**What you will do**
Please copy the lines below, exactly as they are, from the one with "Et ces ouverts" through the one with "Se puede reescribir", and leave out the pictures.

☆ ☆ ☆ ☆ ☆ ☆ ☆

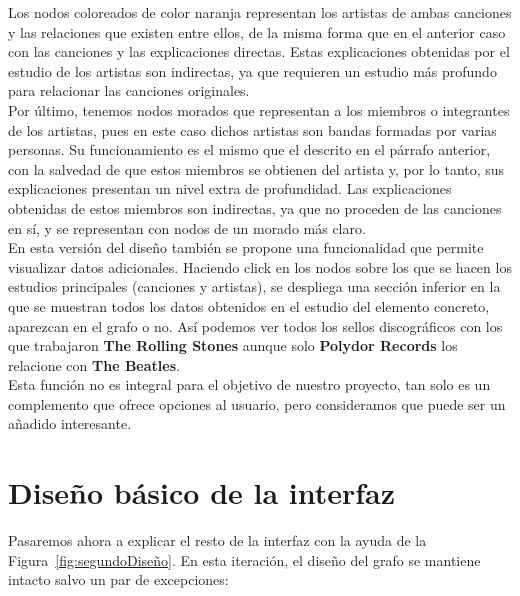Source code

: Los nodos coloreados de color naranja representan los artistas de ambas canciones y las relaciones que existen entre ellos, de la misma forma que en el anterior caso con las canciones y las explicaciones directas. Estas explicaciones obtenidas por el estudio de los artistas son indirectas, ya que requieren un estudio más profundo para relacionar las canciones originales.\\

Por último, tenemos nodos morados que representan a los miembros o integrantes de los artistas, pues en este caso dichos artistas son bandas formadas por varias personas. Su funcionamiento es el mismo que el descrito en el párrafo anterior, con la salvedad de que estos miembros se obtienen del artista y, por lo tanto, sus explicaciones presentan un nivel extra de profundidad. Las explicaciones obtenidas de estos miembros son indirectas, ya que no proceden de las canciones en sí, y se representan con nodos de un morado más claro.\\

En esta versión del diseño también se propone una funcionalidad que permite visualizar datos adicionales. Haciendo click en los nodos sobre los que se hacen los estudios principales (canciones y artistas), se despliega una sección inferior en la que se muestran todos los datos obtenidos en el estudio del elemento concreto, aparezcan en el grafo o no. Así podemos ver todos los sellos discográficos con los que trabajaron \textbf{The Rolling Stones} aunque solo \textbf{Polydor Records} los relacione con \textbf{The Beatles}.\\

Esta función no es integral para el objetivo de nuestro proyecto, tan solo es un complemento que ofrece opciones al usuario, pero consideramos que puede ser un añadido interesante.\\

\section{Diseño básico de la interfaz}

Pasaremos ahora a explicar el resto de la interfaz con la ayuda de la Figura~\ref{fig:segundoDiseño}. En esta iteración, el diseño del grafo se mantiene intacto salvo un par de excepciones:

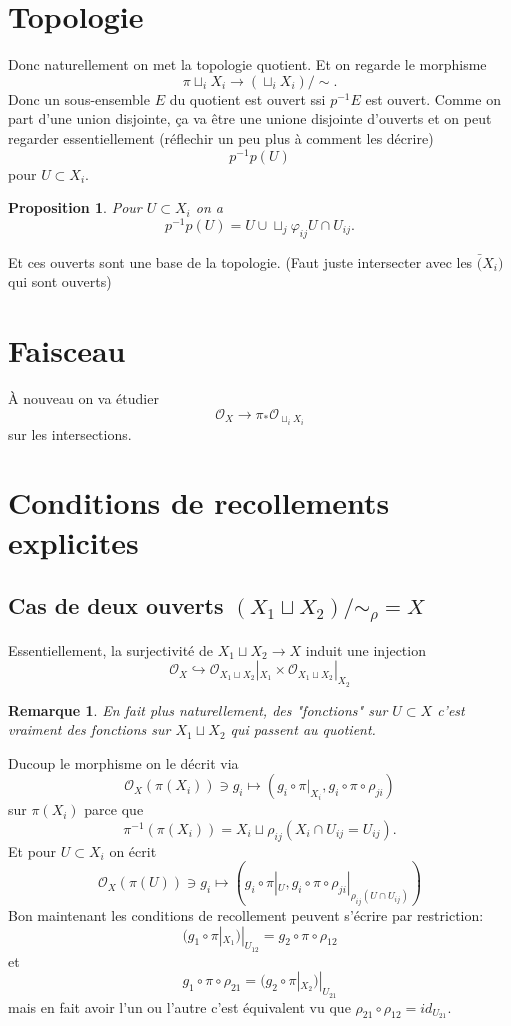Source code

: \documentclass[a4paper,12pt]{book}
\newcommand{\Or}{\mathcal{O}}
\theoremstyle{plain}
\newtheorem{prop}[subsection]{Proposition}
\newtheorem{rem}{Remarque}
\theoremstyle{definition}
\theoremstyle{remark}
\begin{document}
\section{Topologie}
Donc naturellement on met la topologie quotient. Et
on regarde le morphisme 
\[\pi \sqcup_i X_i\to(\sqcup_i X_i)/\sim.\]
Donc un sous-ensemble $E$ du quotient est ouvert
ssi $p^{-1}E$ est ouvert. Comme on part d'une union
disjointe, ça va être une unione disjointe d'ouverts
et on peut regarder essentiellement (réflechir
un peu plus à comment les décrire)
\[p^{-1}p(U)\]
pour $U\subset X_i$.
\begin{prop}
  Pour $U\subset X_i$ on a
  \[p^{-1}p(U)=U\cup \sqcup_j \varphi_{ij}U\cap U_{ij}.\]
\end{prop}
Et ces ouverts sont une base de la topologie. (Faut juste
intersecter avec les $\bar(X_i)$ qui sont ouverts)
\section{Faisceau}
À nouveau on va étudier 
\[\Or_X\to \pi_*\Or_{\sqcup_i X_i}\]
sur les intersections.


\section{Conditions de recollements explicites}
\subsection{Cas de deux ouverts $(X_1\sqcup X_2)/\sim_\rho=X$}
Essentiellement, la surjectivité de $X_1\sqcup X_2\to X$
induit une injection 
\[\Or_X\hookrightarrow \Or_{X_1\sqcup X_2}|_{X_1}\times \Or_{X_1\sqcup X_2}|_{X_2}\]
\begin{rem}
  En fait plus naturellement, des "fonctions" sur $U\subset X$
  c'est vraiment des fonctions sur $X_1\sqcup X_2$ qui 
  passent au quotient.
\end{rem}
Ducoup le morphisme on le décrit via 
\[\Or_{X}(\pi(X_i))\ni g_i\mapsto (g_i\circ \pi|_{X_i},g_i\circ \pi\circ \rho_{ji})\]
sur $\pi(X_i)$ parce que 
\[\pi^{-1}(\pi(X_i))=X_i\sqcup \rho_{ij}(X_i\cap U_{ij}=U_{ij}).\]
Et pour $U\subset X_i$ on écrit 
\[\Or_{X}(\pi(U))\ni g_i\mapsto (g_i\circ \pi|_{U},g_i\circ \pi\circ \rho_{ji}|_{\rho_{ij}(U\cap U_{ij})})\]
Bon maintenant les conditions de recollement peuvent s'écrire par
restriction:
\[(g_1\circ\pi|_{X_1})|_{U_{12}}=g_2\circ\pi\circ \rho_{12}\]
et 
\[g_1\circ\pi\circ \rho_{21}=(g_2\circ\pi|_{X_2})|_{U_{21}}\]
mais en fait avoir l'un ou l'autre c'est équivalent vu que 
$\rho_{21}\circ\rho_{12}=id_{U_{21}}$.
\end{document}
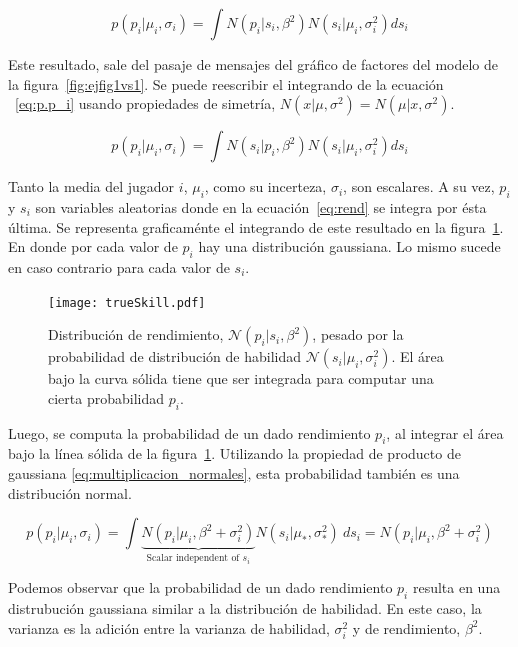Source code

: \documentclass[11pt,twoside,spanish]{report} %
\newcommand{\N}{\mathcal{N}}
\begin{document}
\begin{equation}\label{eq:p.p_i}
p(p_i|\mu_i,\sigma_i) = \int N(p_i| s_i, \beta^2)N(s_i|\mu_i,\sigma_i^2) ds_i
\end{equation}

Este resultado, sale del pasaje de mensajes del gr\'afico de factores del modelo de la figura~\ref{fig:ejfig1vs1}. 
Se puede reescribir el integrando de la ecuaci\'on ~\ref{eq:p.p_i} usando propiedades de simetr\'ia, $ N (x| \mu, \sigma^2) = N (\mu| x, \sigma^2)$.

\begin{equation}\label{eq:rend}
p(p_i|\mu_i,\sigma_i) = \int N(s_i| p_i, \beta^2)N(s_i|\mu_i,\sigma_i^2) ds_i
\end{equation}

Tanto la media del jugador $i$, $\mu_i$, como su incerteza, $\sigma_i$, son escalares.
A su vez, $p_i$ y $s_i$ son variables aleatorias donde en la ecuaci\'on~\ref{eq:rend} se integra por \'esta \'ultima.
Se representa graficam\'ente el integrando de este resultado en la figura~\ref{fig:fig8}.
En donde por cada valor de $p_i$ hay una distribuci\'on gaussiana.
Lo mismo sucede en caso contrario para cada valor de $s_i$.

\begin{figure}[H]
	\centering
	\texttt{[image: trueSkill.pdf]}
	\caption{Distribuci\'on de rendimiento, $\N(p_i|s_i,\beta^2)$, pesado por la probabilidad de distribuci\'on de habilidad $\N(s_i|\mu_i,\sigma_i^2)$. El \'area bajo la curva s\'olida tiene que ser integrada para computar una cierta probabilidad $p_i$.}
	\label{fig:fig8}
\end{figure}

Luego, se computa la probabilidad de un dado rendimiento $p_i$, al integrar el \'area bajo la l\'inea s\'olida de la figura~\ref{fig:fig8}.
Utilizando la propiedad de producto de gaussiana \ref{eq:multiplicacion_normales}, esta probabilidad tambi\'en es una distribuci\'on normal.

\begin{equation}\label{eq:probrend}
p(p_i|\mu_i,\sigma_i) = \int \underbrace{N(p_i|\mu_i,\beta^2 + \sigma_i^2)}_{\text{Scalar independent of $s_i$}} N(s_i|\mu_{*},\sigma_{*}^2)  \ ds_i  = N(p_i|\mu_i,\beta^2 + \sigma_i^2)
\end{equation}

Podemos observar que la probabilidad de un dado rendimiento $p_i$ resulta en una distrubuci\'on gaussiana similar a la distribuci\'on de habilidad.
En este caso, la varianza es la adici\'on entre la varianza de habilidad, $\sigma_i^2$ y de rendimiento, $\beta^2$.
\end{document}

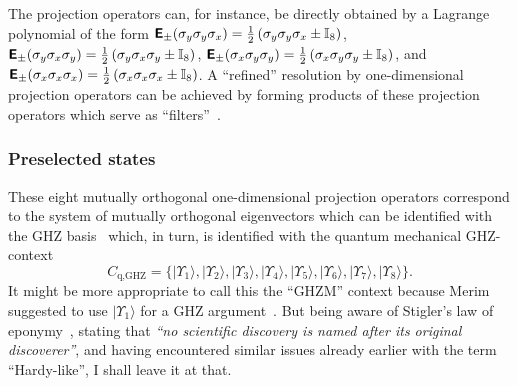 \documentclass[sn-mathphys]{sn-jnl}%
\theoremstyle{thmstyleone}%
\theoremstyle{thmstyletwo}%
\theoremstyle{thmstylethree}%
\begin{document}
The projection operators can, for instance, be directly obtained by a Lagrange polynomial of the form
$\textsf{\textbf{E}}_{\pm}  ( \sigma_y \sigma_y \sigma_x ) = \frac{1}{2}\left(\sigma_y \sigma_y \sigma_x \pm \mathbb{I}_8\right)$,
$\textsf{\textbf{E}}_{\pm}  ( \sigma_y \sigma_x \sigma_y ) = \frac{1}{2}\left(\sigma_y \sigma_x \sigma_y \pm \mathbb{I}_8\right)$,
$\textsf{\textbf{E}}_{\pm}  ( \sigma_x \sigma_y \sigma_y ) = \frac{1}{2}\left(\sigma_x \sigma_y \sigma_y \pm \mathbb{I}_8\right)$, and
$\textsf{\textbf{E}}_{\pm}  ( \sigma_x \sigma_x \sigma_x ) = \frac{1}{2}\left(\sigma_x \sigma_x \sigma_x \pm \mathbb{I}_8\right)$.
A ``refined'' resolution by one-dimensional projection operators can be achieved
by forming products of these projection operators which serve as ``filters''~\cite{DonSvo01}.

\subsubsection{Preselected states}
These eight mutually orthogonal one-dimensional projection operators correspond to the system of mutually orthogonal eigenvectors
which can be identified with the GHZ basis~\cite{mermin,krenn1,Uchida-2015} which, in turn, is identified with
the quantum mechanical GHZ-context
\begin{equation}
C_\text{q,GHZ}=\{
\vert \Upsilon_1 \rangle ,
\vert \Upsilon_2 \rangle ,
\vert \Upsilon_3 \rangle ,
\vert \Upsilon_4 \rangle ,
\vert \Upsilon_5 \rangle ,
\vert \Upsilon_6 \rangle ,
\vert \Upsilon_7 \rangle ,
\vert \Upsilon_8 \rangle
\}.
\label{2020-ghz-context}
\end{equation}
It might be more appropriate to call this the ``GHZM'' context because Merim suggested to use $\vert \Upsilon_1 \rangle$ for a GHZ argument~\cite{mermin}.
But being aware of Stigler's law of eponymy~\cite{Stigler1980,Stigler-sott}, stating that
{\it ``no scientific discovery is named after its original discoverer''},
and having encountered similar issues already earlier with the term ``Hardy-like'',
I shall leave it at that.
\end{document}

☆ ☆ ☆ ☆ ☆ ☆ ☆

**Written solution**
Et ces ouverts sont une base de la topologie. (Faut juste
intersecter avec les $\bar(X_i)$ qui sont ouverts)
\section{Faisceau}
À nouveau on va étudier 
\[\Or_X\to \pi_*\Or_{\sqcup_i X_i}\]
sur les intersections.


\section{Conditions de recollements explicites}
\subsection{Cas de deux ouverts $(X_1\sqcup X_2)/\sim_\rho=X$}
Essentiellement, la surjectivité de $X_1\sqcup X_2\to X$
induit une injection 
\[\Or_X\hookrightarrow \Or_{X_1\sqcup X_2}|_{X_1}\times \Or_{X_1\sqcup X_2}|_{X_2}\]
\begin{rem}
  En fait plus naturellement, des "fonctions" sur $U\subset X$
  c'est vraiment des fonctions sur $X_1\sqcup X_2$ qui 
  passent au quotient.
\end{rem}
Ducoup le morphisme on le décrit via 
\[\Or_{X}(\pi(X_i))\ni g_i\mapsto (g_i\circ \pi|_{X_i},g_i\circ \pi\circ \rho_{ji})\]
sur $\pi(X_i)$ parce que 
\[\pi^{-1}(\pi(X_i))=X_i\sqcup \rho_{ij}(X_i\cap U_{ij}=U_{ij}).\]
Et pour $U\subset X_i$ on écrit 
\[\Or_{X}(\pi(U))\ni g_i\mapsto (g_i\circ \pi|_{U},g_i\circ \pi\circ \rho_{ji}|_{\rho_{ij}(U\cap U_{ij})})\]
Bon maintenant les conditions de recollement peuvent s'écrire par
restriction:
\[(g_1\circ\pi|_{X_1})|_{U_{12}}=g_2\circ\pi\circ \rho_{12}\]
et 
\[g_1\circ\pi\circ \rho_{21}=(g_2\circ\pi|_{X_2})|_{U_{21}}\]
mais en fait avoir l'un ou l'autre c'est équivalent vu que 
$\rho_{21}\circ\rho_{12}=id_{U_{21}}$.
\end{document}
Source code

: \documentclass[11pt,twoside,spanish]{report} %
\newcommand{\N}{\mathcal{N}}
\begin{document}
\begin{equation}\label{eq:p.p_i}
p(p_i|\mu_i,\sigma_i) = \int N(p_i| s_i, \beta^2)N(s_i|\mu_i,\sigma_i^2) ds_i
\end{equation}

Este resultado, sale del pasaje de mensajes del gr\'afico de factores del modelo de la figura~\ref{fig:ejfig1vs1}. 
Se puede reescribir el integrando de la ecuaci\'on ~\ref{eq:p.p_i} usando propiedades de simetr\'ia, $ N (x| \mu, \sigma^2) = N (\mu| x, \sigma^2)$.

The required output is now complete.